» **The task**
Print every record exactly.

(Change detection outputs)
BEGIN
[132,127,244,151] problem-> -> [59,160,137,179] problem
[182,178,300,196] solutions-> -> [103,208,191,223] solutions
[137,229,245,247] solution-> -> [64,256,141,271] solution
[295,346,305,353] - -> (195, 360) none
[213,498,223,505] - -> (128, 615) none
END
» **Solution for this exercise**
[132,127,244,151] problem-> -> [59,160,137,179] problem
[182,178,300,196] solutions-> -> [103,208,191,223] solutions
[137,229,245,247] solution-> -> [64,256,141,271] solution
[295,346,305,353] - -> (195, 360) none
[213,498,223,505] - -> (128, 615) none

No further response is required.